EiE staff often ask elementary teachers what they think about the prospect of teaching their students engineering. The word “terrified” turns up in a striking number of answers. But with the release of the Next Generation Science Standards, and with new science standards being implemented in many states, more teachers are finding they have to confront the terror. And they’re discovering that engineering is a very friendly monster.
Tina Garrett, the elementary science coordinator for the Garland Independent School District in Texas saw this happy ending recently, when she conducted an EiE professional development workshop for teachers in her district. “I agree that many teachers don’t feel prepared to teach engineering—they think it’s far beyond their capacity,” she says. “When our teachers went into the training, I could see their nervousness. They weren’t really sure they could do it.”
But Garrett says, teachers left the workshop “pumped up”—confident that they could do engineering with their students. “Obviously engineering is complex,” Thomas says. “But at the elementary level, it’s all about engaging the students in critical thinking, collaborating, following the steps of the Engineering Design Process, and having a student-centered classroom, where the teacher is a facilitator. Once teachers see this, they say, ‘Oh! I can do this!’”

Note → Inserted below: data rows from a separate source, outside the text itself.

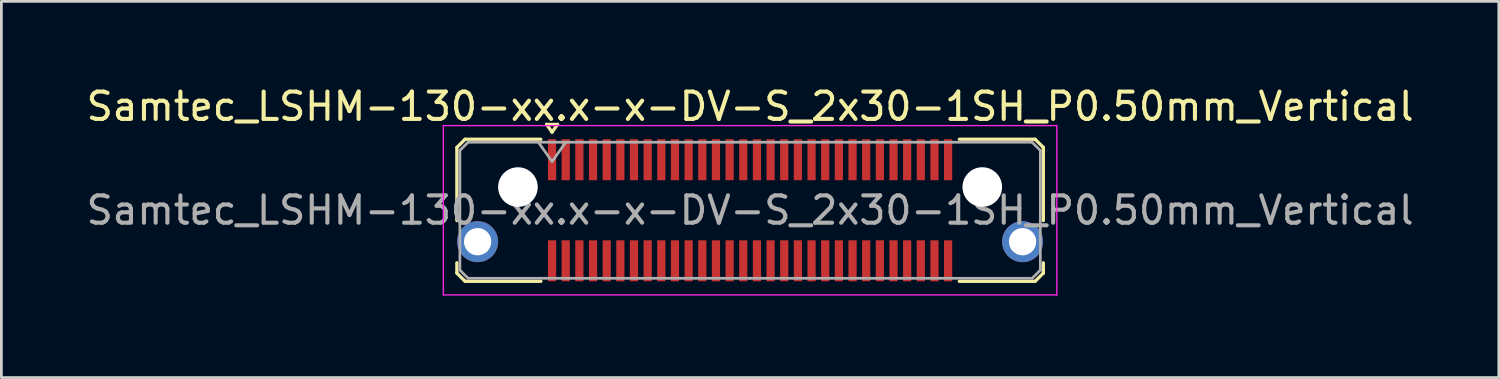
<source format=kicad_pcb>
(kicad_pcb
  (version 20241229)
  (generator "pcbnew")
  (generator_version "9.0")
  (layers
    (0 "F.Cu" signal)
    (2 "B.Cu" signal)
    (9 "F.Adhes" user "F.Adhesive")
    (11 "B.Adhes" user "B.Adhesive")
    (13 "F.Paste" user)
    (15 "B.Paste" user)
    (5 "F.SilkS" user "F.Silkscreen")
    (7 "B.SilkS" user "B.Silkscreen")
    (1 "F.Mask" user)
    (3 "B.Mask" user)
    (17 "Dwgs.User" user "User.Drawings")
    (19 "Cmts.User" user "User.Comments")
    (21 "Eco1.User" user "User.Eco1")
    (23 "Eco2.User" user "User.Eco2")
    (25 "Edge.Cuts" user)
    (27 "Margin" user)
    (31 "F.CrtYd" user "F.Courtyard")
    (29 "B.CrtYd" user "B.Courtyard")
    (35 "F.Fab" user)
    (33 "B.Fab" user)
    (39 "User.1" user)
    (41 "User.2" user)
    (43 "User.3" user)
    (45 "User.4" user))
  (footprint "Samtec_LSHM-130-xx.x-x-DV-S_2x30-1SH_P0.50mm_Vertical"
    (layer "F.Cu")
    (at 24.411 4.648)
    (property "Reference" "Samtec_LSHM-130-xx.x-x-DV-S_2x30-1SH_P0.50mm_Vertical" (at 0 -3.8 0) (layer "F.SilkS") (effects (font (size 1 1) (thickness 0.15))))
    (attr smd)
    (fp_line (start -10.735 -2.3) (end -10.735 0.377) (stroke (width 0.12) (type solid)) (layer "F.SilkS"))
    (fp_line (start -10.735 1.923) (end -10.735 2.3) (stroke (width 0.12) (type solid)) (layer "F.SilkS"))
    (fp_line (start -10.735 2.3) (end -10.435 2.6) (stroke (width 0.12) (type solid)) (layer "F.SilkS"))
    (fp_line (start -10.435 -2.6) (end -10.735 -2.3) (stroke (width 0.12) (type solid)) (layer "F.SilkS"))
    (fp_line (start -10.435 2.6) (end -7.66 2.6) (stroke (width 0.12) (type solid)) (layer "F.SilkS"))
    (fp_line (start -7.66 -2.6) (end -10.435 -2.6) (stroke (width 0.12) (type solid)) (layer "F.SilkS"))
    (fp_line (start -7.45 -3.143) (end -7.05 -3.143) (stroke (width 0.12) (type solid)) (layer "F.SilkS"))
    (fp_line (start -7.25 -2.86) (end -7.45 -3.143) (stroke (width 0.12) (type solid)) (layer "F.SilkS"))
    (fp_line (start -7.05 -3.143) (end -7.25 -2.86) (stroke (width 0.12) (type solid)) (layer "F.SilkS"))
    (fp_line (start 7.66 -2.6) (end 10.435 -2.6) (stroke (width 0.12) (type solid)) (layer "F.SilkS"))
    (fp_line (start 10.435 -2.6) (end 10.735 -2.3) (stroke (width 0.12) (type solid)) (layer "F.SilkS"))
    (fp_line (start 10.435 2.6) (end 7.66 2.6) (stroke (width 0.12) (type solid)) (layer "F.SilkS"))
    (fp_line (start 10.735 -2.3) (end 10.735 0.377) (stroke (width 0.12) (type solid)) (layer "F.SilkS"))
    (fp_line (start 10.735 1.923) (end 10.735 2.3) (stroke (width 0.12) (type solid)) (layer "F.SilkS"))
    (fp_line (start 10.735 2.3) (end 10.435 2.6) (stroke (width 0.12) (type solid)) (layer "F.SilkS"))
    (fp_line (start -11.23 -3.1) (end -11.23 3.1) (stroke (width 0.05) (type solid)) (layer "F.CrtYd"))
    (fp_line (start -11.23 3.1) (end 11.23 3.1) (stroke (width 0.05) (type solid)) (layer "F.CrtYd"))
    (fp_line (start 11.23 -3.1) (end -11.23 -3.1) (stroke (width 0.05) (type solid)) (layer "F.CrtYd"))
    (fp_line (start 11.23 3.1) (end 11.23 -3.1) (stroke (width 0.05) (type solid)) (layer "F.CrtYd"))
    (fp_line (start -10.625 -2.19) (end -10.625 2.19) (stroke (width 0.1) (type solid)) (layer "F.Fab"))
    (fp_line (start -10.625 2.19) (end -10.325 2.49) (stroke (width 0.1) (type solid)) (layer "F.Fab"))
    (fp_line (start -10.325 -2.49) (end -10.625 -2.19) (stroke (width 0.1) (type solid)) (layer "F.Fab"))
    (fp_line (start -10.325 2.49) (end 0 2.49) (stroke (width 0.1) (type solid)) (layer "F.Fab"))
    (fp_line (start -7.75 -2.49) (end -7.25 -1.783) (stroke (width 0.1) (type solid)) (layer "F.Fab"))
    (fp_line (start -7.25 -1.783) (end -6.75 -2.49) (stroke (width 0.1) (type solid)) (layer "F.Fab"))
    (fp_line (start 0 -2.49) (end -10.325 -2.49) (stroke (width 0.1) (type solid)) (layer "F.Fab"))
    (fp_line (start 0 -2.49) (end 10.325 -2.49) (stroke (width 0.1) (type solid)) (layer "F.Fab"))
    (fp_line (start 10.325 -2.49) (end 10.625 -2.19) (stroke (width 0.1) (type solid)) (layer "F.Fab"))
    (fp_line (start 10.325 2.49) (end 0 2.49) (stroke (width 0.1) (type solid)) (layer "F.Fab"))
    (fp_line (start 10.625 -2.19) (end 10.625 2.19) (stroke (width 0.1) (type solid)) (layer "F.Fab"))
    (fp_line (start 10.625 2.19) (end 10.325 2.49) (stroke (width 0.1) (type solid)) (layer "F.Fab"))
    (fp_text user "${REFERENCE}" (at 0 0 0) (layer "F.Fab") (effects (font (size 1 1) (thickness 0.15))))
    (pad "" np_thru_hole circle (at -8.5 -0.85) (size 1.45 1.45) (drill 1.45) (layers "*.Cu" "*.Mask"))
    (pad "" np_thru_hole circle (at 8.5 -0.85) (size 1.45 1.45) (drill 1.45) (layers "*.Cu" "*.Mask"))
    (pad "1" smd rect (at -7.25 -1.85) (size 0.3 1.5) (layers "F.Cu" "F.Mask" "F.Paste"))
    (pad "2" smd rect (at -7.25 1.85) (size 0.3 1.5) (layers "F.Cu" "F.Mask" "F.Paste"))
    (pad "3" smd rect (at -6.75 -1.85) (size 0.3 1.5) (layers "F.Cu" "F.Mask" "F.Paste"))
    (pad "4" smd rect (at -6.75 1.85) (size 0.3 1.5) (layers "F.Cu" "F.Mask" "F.Paste"))
    (pad "5" smd rect (at -6.25 -1.85) (size 0.3 1.5) (layers "F.Cu" "F.Mask" "F.Paste"))
    (pad "6" smd rect (at -6.25 1.85) (size 0.3 1.5) (layers "F.Cu" "F.Mask" "F.Paste"))
    (pad "7" smd rect (at -5.75 -1.85) (size 0.3 1.5) (layers "F.Cu" "F.Mask" "F.Paste"))
    (pad "8" smd rect (at -5.75 1.85) (size 0.3 1.5) (layers "F.Cu" "F.Mask" "F.Paste"))
    (pad "9" smd rect (at -5.25 -1.85) (size 0.3 1.5) (layers "F.Cu" "F.Mask" "F.Paste"))
    (pad "10" smd rect (at -5.25 1.85) (size 0.3 1.5) (layers "F.Cu" "F.Mask" "F.Paste"))
    (pad "11" smd rect (at -4.75 -1.85) (size 0.3 1.5) (layers "F.Cu" "F.Mask" "F.Paste"))
    (pad "12" smd rect (at -4.75 1.85) (size 0.3 1.5) (layers "F.Cu" "F.Mask" "F.Paste"))
    (pad "13" smd rect (at -4.25 -1.85) (size 0.3 1.5) (layers "F.Cu" "F.Mask" "F.Paste"))
    (pad "14" smd rect (at -4.25 1.85) (size 0.3 1.5) (layers "F.Cu" "F.Mask" "F.Paste"))
    (pad "15" smd rect (at -3.75 -1.85) (size 0.3 1.5) (layers "F.Cu" "F.Mask" "F.Paste"))
    (pad "16" smd rect (at -3.75 1.85) (size 0.3 1.5) (layers "F.Cu" "F.Mask" "F.Paste"))
    (pad "17" smd rect (at -3.25 -1.85) (size 0.3 1.5) (layers "F.Cu" "F.Mask" "F.Paste"))
    (pad "18" smd rect (at -3.25 1.85) (size 0.3 1.5) (layers "F.Cu" "F.Mask" "F.Paste"))
    (pad "19" smd rect (at -2.75 -1.85) (size 0.3 1.5) (layers "F.Cu" "F.Mask" "F.Paste"))
    (pad "20" smd rect (at -2.75 1.85) (size 0.3 1.5) (layers "F.Cu" "F.Mask" "F.Paste"))
    (pad "21" smd rect (at -2.25 -1.85) (size 0.3 1.5) (layers "F.Cu" "F.Mask" "F.Paste"))
    (pad "22" smd rect (at -2.25 1.85) (size 0.3 1.5) (layers "F.Cu" "F.Mask" "F.Paste"))
    (pad "23" smd rect (at -1.75 -1.85) (size 0.3 1.5) (layers "F.Cu" "F.Mask" "F.Paste"))
    (pad "24" smd rect (at -1.75 1.85) (size 0.3 1.5) (layers "F.Cu" "F.Mask" "F.Paste"))
    (pad "25" smd rect (at -1.25 -1.85) (size 0.3 1.5) (layers "F.Cu" "F.Mask" "F.Paste"))
    (pad "26" smd rect (at -1.25 1.85) (size 0.3 1.5) (layers "F.Cu" "F.Mask" "F.Paste"))
    (pad "27" smd rect (at -0.75 -1.85) (size 0.3 1.5) (layers "F.Cu" "F.Mask" "F.Paste"))
    (pad "28" smd rect (at -0.75 1.85) (size 0.3 1.5) (layers "F.Cu" "F.Mask" "F.Paste"))
    (pad "29" smd rect (at -0.25 -1.85) (size 0.3 1.5) (layers "F.Cu" "F.Mask" "F.Paste"))
    (pad "30" smd rect (at -0.25 1.85) (size 0.3 1.5) (layers "F.Cu" "F.Mask" "F.Paste"))
    (pad "31" smd rect (at 0.25 -1.85) (size 0.3 1.5) (layers "F.Cu" "F.Mask" "F.Paste"))
    (pad "32" smd rect (at 0.25 1.85) (size 0.3 1.5) (layers "F.Cu" "F.Mask" "F.Paste"))
    (pad "33" smd rect (at 0.75 -1.85) (size 0.3 1.5) (layers "F.Cu" "F.Mask" "F.Paste"))
    (pad "34" smd rect (at 0.75 1.85) (size 0.3 1.5) (layers "F.Cu" "F.Mask" "F.Paste"))
    (pad "35" smd rect (at 1.25 -1.85) (size 0.3 1.5) (layers "F.Cu" "F.Mask" "F.Paste"))
    (pad "36" smd rect (at 1.25 1.85) (size 0.3 1.5) (layers "F.Cu" "F.Mask" "F.Paste"))
    (pad "37" smd rect (at 1.75 -1.85) (size 0.3 1.5) (layers "F.Cu" "F.Mask" "F.Paste"))
    (pad "38" smd rect (at 1.75 1.85) (size 0.3 1.5) (layers "F.Cu" "F.Mask" "F.Paste"))
    (pad "39" smd rect (at 2.25 -1.85) (size 0.3 1.5) (layers "F.Cu" "F.Mask" "F.Paste"))
    (pad "40" smd rect (at 2.25 1.85) (size 0.3 1.5) (layers "F.Cu" "F.Mask" "F.Paste"))
    (pad "41" smd rect (at 2.75 -1.85) (size 0.3 1.5) (layers "F.Cu" "F.Mask" "F.Paste"))
    (pad "42" smd rect (at 2.75 1.85) (size 0.3 1.5) (layers "F.Cu" "F.Mask" "F.Paste"))
    (pad "43" smd rect (at 3.25 -1.85) (size 0.3 1.5) (layers "F.Cu" "F.Mask" "F.Paste"))
    (pad "44" smd rect (at 3.25 1.85) (size 0.3 1.5) (layers "F.Cu" "F.Mask" "F.Paste"))
    (pad "45" smd rect (at 3.75 -1.85) (size 0.3 1.5) (layers "F.Cu" "F.Mask" "F.Paste"))
    (pad "46" smd rect (at 3.75 1.85) (size 0.3 1.5) (layers "F.Cu" "F.Mask" "F.Paste"))
    (pad "47" smd rect (at 4.25 -1.85) (size 0.3 1.5) (layers "F.Cu" "F.Mask" "F.Paste"))
    (pad "48" smd rect (at 4.25 1.85) (size 0.3 1.5) (layers "F.Cu" "F.Mask" "F.Paste"))
    (pad "49" smd rect (at 4.75 -1.85) (size 0.3 1.5) (layers "F.Cu" "F.Mask" "F.Paste"))
    (pad "50" smd rect (at 4.75 1.85) (size 0.3 1.5) (layers "F.Cu" "F.Mask" "F.Paste"))
    (pad "51" smd rect (at 5.25 -1.85) (size 0.3 1.5) (layers "F.Cu" "F.Mask" "F.Paste"))
    (pad "52" smd rect (at 5.25 1.85) (size 0.3 1.5) (layers "F.Cu" "F.Mask" "F.Paste"))
    (pad "53" smd rect (at 5.75 -1.85) (size 0.3 1.5) (layers "F.Cu" "F.Mask" "F.Paste"))
    (pad "54" smd rect (at 5.75 1.85) (size 0.3 1.5) (layers "F.Cu" "F.Mask" "F.Paste"))
    (pad "55" smd rect (at 6.25 -1.85) (size 0.3 1.5) (layers "F.Cu" "F.Mask" "F.Paste"))
    (pad "56" smd rect (at 6.25 1.85) (size 0.3 1.5) (layers "F.Cu" "F.Mask" "F.Paste"))
    (pad "57" smd rect (at 6.75 -1.85) (size 0.3 1.5) (layers "F.Cu" "F.Mask" "F.Paste"))
    (pad "58" smd rect (at 6.75 1.85) (size 0.3 1.5) (layers "F.Cu" "F.Mask" "F.Paste"))
    (pad "59" smd rect (at 7.25 -1.85) (size 0.3 1.5) (layers "F.Cu" "F.Mask" "F.Paste"))
    (pad "60" smd rect (at 7.25 1.85) (size 0.3 1.5) (layers "F.Cu" "F.Mask" "F.Paste"))
    (pad "SH" thru_hole circle (at -9.975 1.15) (size 1.5 1.5) (drill 1) (layers "*.Cu" "*.Mask"))
    (pad "SH" thru_hole circle (at 9.975 1.15) (size 1.5 1.5) (drill 1) (layers "*.Cu" "*.Mask")))
  (gr_rect
    (start -3 -3)
    (end 51.821 10.773)
    (stroke (width 0.1) (type default))
    (fill no)
    (layer "Edge.Cuts")))
</source>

As we’ve developed EiE workshops for teachers, we’ve been able to identify the elements that make an effective engineering professional development workshop for elementary teachers. “Many people—not just teachers—don’t have a good understanding of the concepts or skills involved in engineering is, or what engineers do in their jobs,” says Kristin Sargianis, EiE’s director of professional development. “So one important element is promoting content knowledge.”
Another important component is sharing effective teaching strategies. “In the real world, engineering is a highly collaborative, open-ended problem-solving process,” Sargianis says. “So effective classroom engineering should be student-centered and inquiry-based, with students working in teams. In our PD workshops, we model for teachers how to support students as they work in teams, and how to ask good questions that guide students’ learning. ”
Finally, if hands-on learning is effective for students, it’s also great for teachers. An effective engineering workshop lets teachers try their hands at the very same engineering design challenges their students will tackle. “Completing the hands-on training from the units gives you a feel for what the students will have to take on during class,” agrees Carolann Pfeiffer, a teacher at McKinley Avenue Elementary School in Manahawkin, NJ who recently attended an EiE workshop.
The Obama administration’s Educate to Innovate initiative makes teacher professional development in STEM subjects a priority. So we’ll continue to take the terror out of elementary engineering—and we’re also addressing some of the other letters in “STEM” with new workshops—like one that integrates engineering with Common Core State Standards for Mathematics.